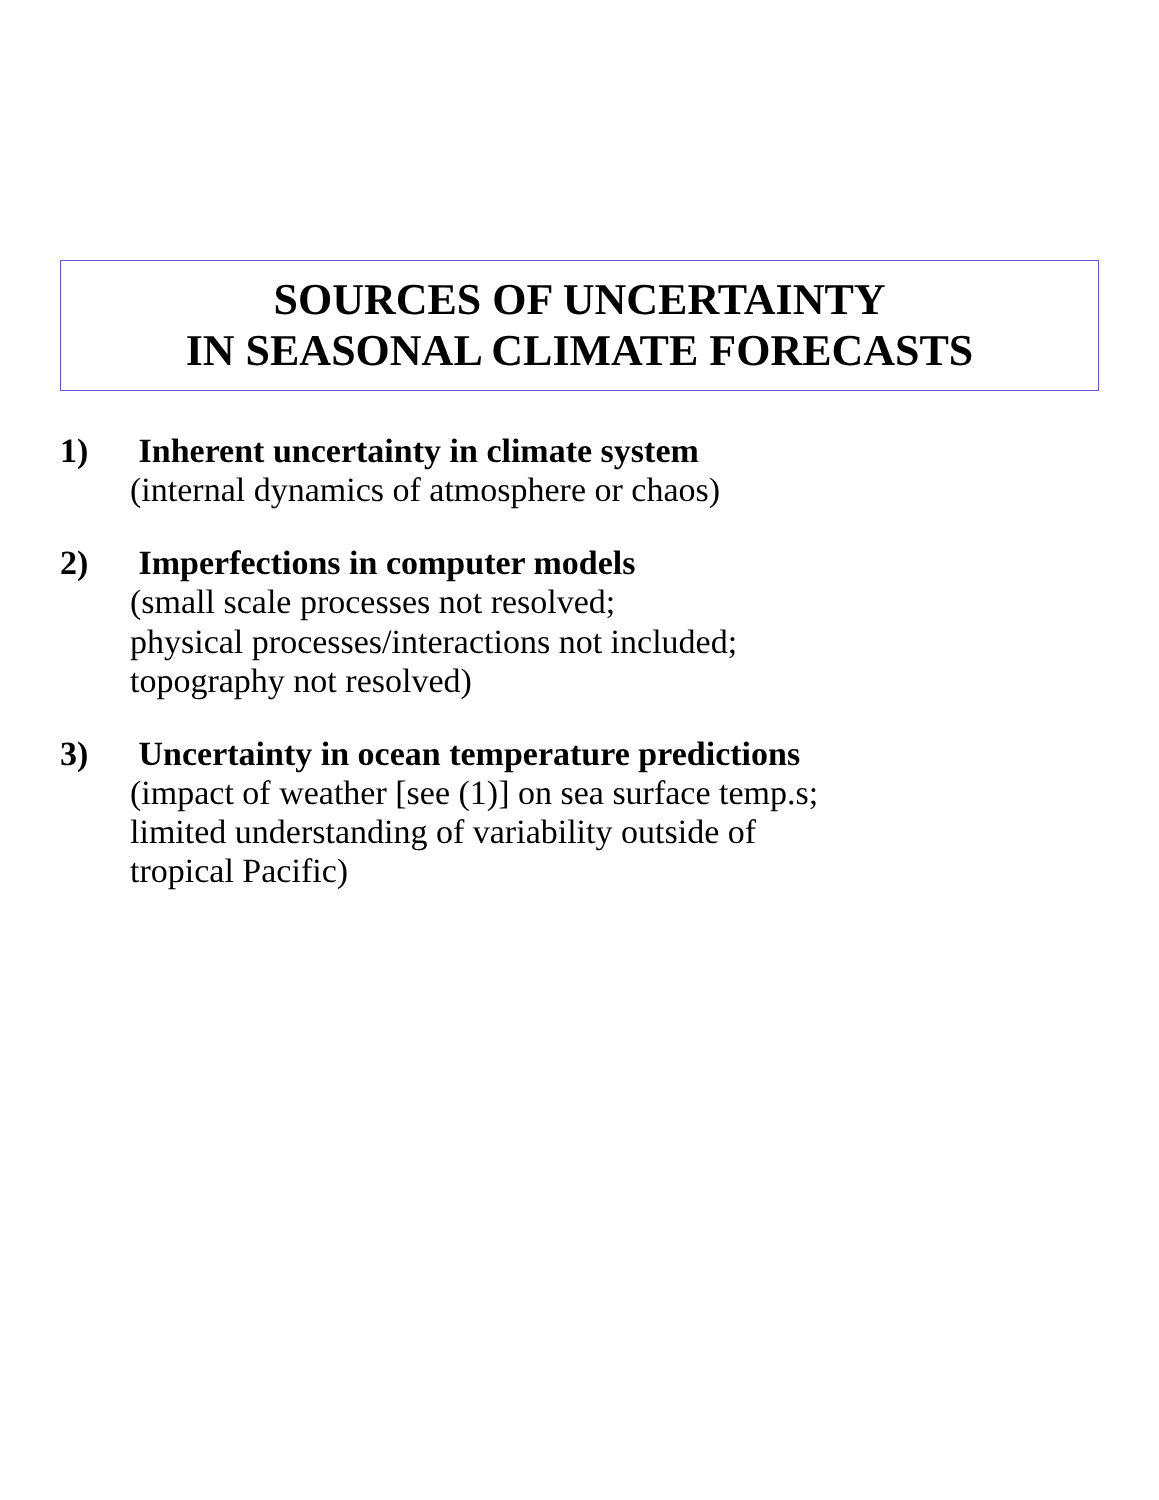SOURCES OF UNCERTAINTY
IN SEASONAL CLIMATE FORECASTS
1) Inherent uncertainty in climate system
(internal dynamics of atmosphere or chaos)
2) Imperfections in computer models
(small scale processes not resolved;
physical processes/interactions not included;
topography not resolved)
3) Uncertainty in ocean temperature predictions
(impact of weather [see (1)] on sea surface temp.s;
limited understanding of variability outside of
tropical Pacific)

==========

Reproduce all lines from the records above that include the word "resolved".

(small scale processes not resolved;
topography not resolved)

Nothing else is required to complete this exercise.